Scientists using the NASA/ESA Hubble Space Telescope have produced new maps of Jupiter that show the continuing changes in its famous Great Red Spot. The images also reveal a rare wave structure in the planet’s atmosphere that has not been seen for decades. The new image is the first in a series of annual portraits of the Solar System’s outer planets, which will give new glimpses of these remote worlds, and help scientists to study how they change over time.
In this image, a broad range of features has been captured, including winds, clouds and storms. The scientists behind the new images took pictures of Jupiter using Hubble’s Wide Field Camera 3 over a 10-hour period and have produced two maps of the entire planet from the observations. These maps make it possible to determine the speeds of Jupiter’s winds, to identify different phenomena in its atmosphere and to track changes in its most famous features.
The new images confirm that the huge storm, which has raged on Jupiter’s surface for at least three hundred years, continues to shrink, but that it may not go out without a fight. The storm, known as the Great Red Spot, is seen here swirling at the center of the image of the planet. It has been decreasing in size at a noticeably faster rate from year to year for some time. But now, the rate of shrinkage seems to be slowing again, even though the spot is still about 240 kilometers smaller than it was in 2014.

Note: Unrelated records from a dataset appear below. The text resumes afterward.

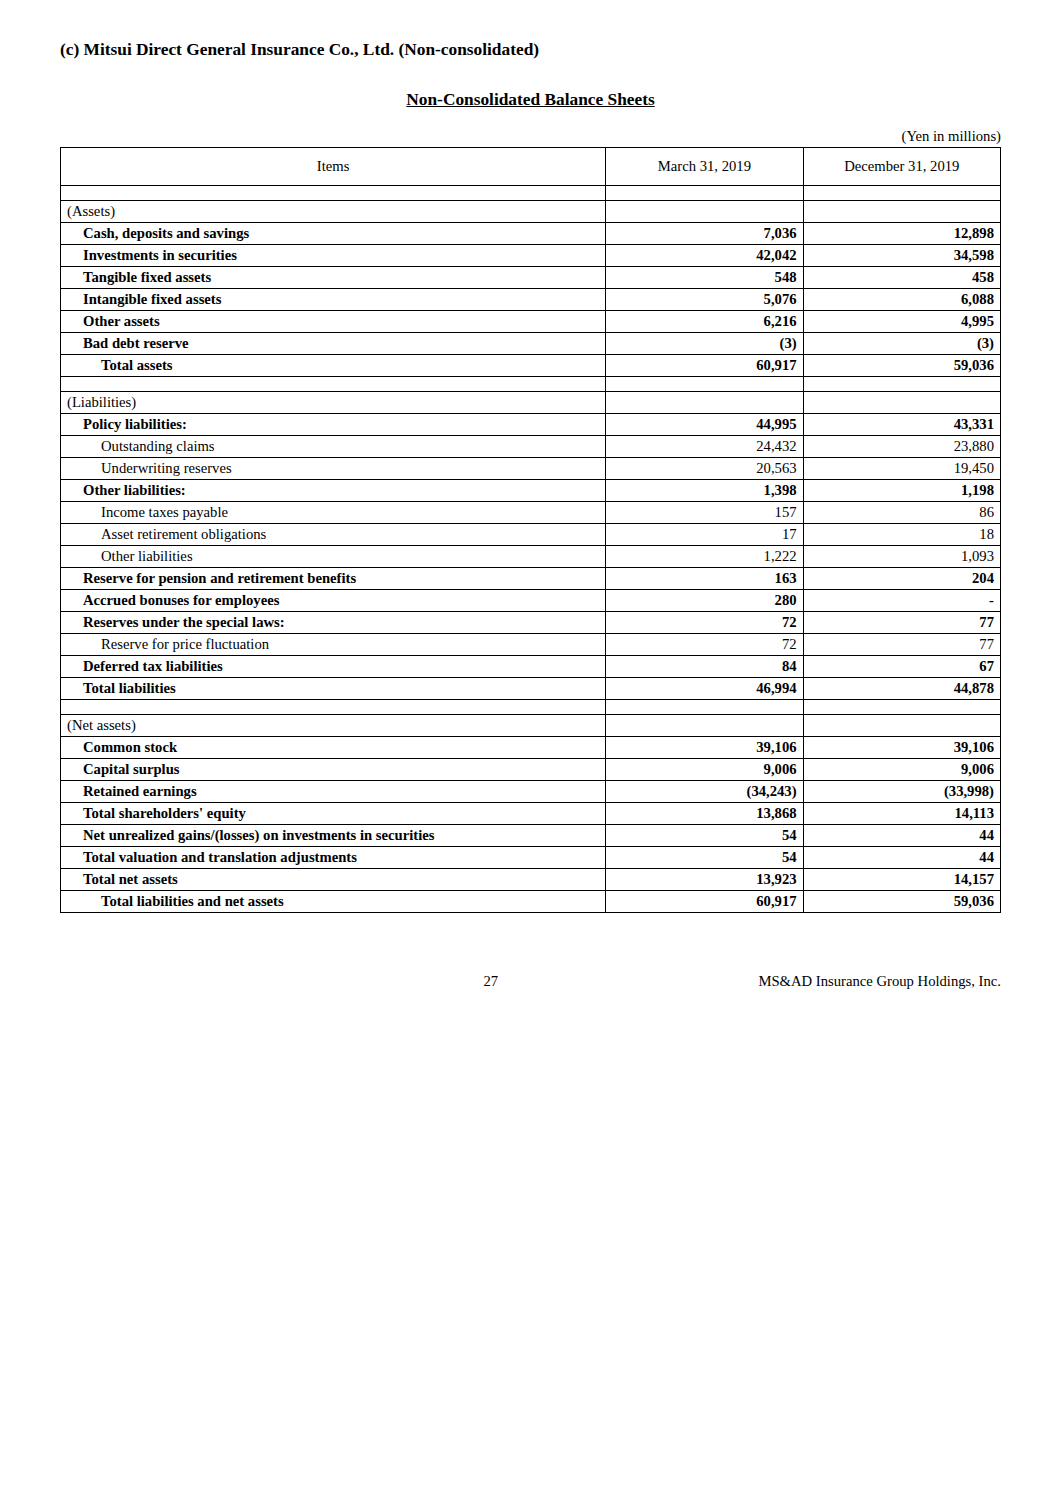(c) Mitsui Direct General Insurance Co., Ltd. (Non-consolidated)
Non-Consolidated Balance Sheets
(Yen in millions)
| Items | March 31, 2019 | December 31, 2019 |
| --- | --- | --- |
| (Assets) | | |
| Cash, deposits and savings | 7,036 | 12,898 |
| Investments in securities | 42,042 | 34,598 |
| Tangible fixed assets | 548 | 458 |
| Intangible fixed assets | 5,076 | 6,088 |
| Other assets | 6,216 | 4,995 |
| Bad debt reserve | (3) | (3) |
| Total assets | 60,917 | 59,036 |
| (Liabilities) | | |
| Policy liabilities: | 44,995 | 43,331 |
| Outstanding claims | 24,432 | 23,880 |
| Underwriting reserves | 20,563 | 19,450 |
| Other liabilities: | 1,398 | 1,198 |
| Income taxes payable | 157 | 86 |
| Asset retirement obligations | 17 | 18 |
| Other liabilities | 1,222 | 1,093 |
| Reserve for pension and retirement benefits | 163 | 204 |
| Accrued bonuses for employees | 280 | - |
| Reserves under the special laws: | 72 | 77 |
| Reserve for price fluctuation | 72 | 77 |
| Deferred tax liabilities | 84 | 67 |
| Total liabilities | 46,994 | 44,878 |
| (Net assets) | | |
| Common stock | 39,106 | 39,106 |
| Capital surplus | 9,006 | 9,006 |
| Retained earnings | (34,243) | (33,998) |
| Total shareholders' equity | 13,868 | 14,113 |
| Net unrealized gains/(losses) on investments in securities | 54 | 44 |
| Total valuation and translation adjustments | 54 | 44 |
| Total net assets | 13,923 | 14,157 |
| Total liabilities and net assets | 60,917 | 59,036 |
27 MS&AD Insurance Group Holdings, Inc.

The spot’s size is not the only change that has been captured by Hubble. At the center of the spot, which is less intense in color than it once was, an unusual wispy filament can be seen spanning almost the entire width of the vortex. This filamentary streamer rotates and twists throughout the 10-hour span of the Great Red Spot image sequence, distorted by winds that are blowing at 540 kilometers per hour.
There is another feature of interest in this new view of our giant neighbor. Just north of the planet’s equator, researchers have found a rare wave structure, of a type that has been spotted on the planet only once before, decades ago by the Voyager 2 mission, which was launched in 1977. In the Voyager 2 images the wave was barely visible and astronomers began to think its appearance was a fluke, as nothing like it has been seen since, until now.
The current wave was found in a region dotted with cyclones and anticyclones. Similar waves — called baroclinic waves — sometimes appear in the Earth’s atmosphere where cyclones are forming. The wave may originate in a clear layer beneath the clouds, only becoming visible when it propagates up into the cloud deck, according to the researchers.
The observations of Jupiter form part of the Outer Planet Atmospheres Legacy (OPAL) program, which will allow Hubble to dedicate time each year to observing the outer planets. In addition to Jupiter, Neptune and Uranus have already been observed as part of the program, and maps of these planets will be placed in the public archive. Saturn will be added to the series later. The collection of maps that will be built up over time will help scientists not only to understand the atmospheres of giant planets in the Solar System, but also the atmospheres of our own planet and of the planets that are being discovered around other stars.
The findings are described in an Astrophysical Journal paper First results from the Hubble OPAL program: Jupiter in 2015, available online.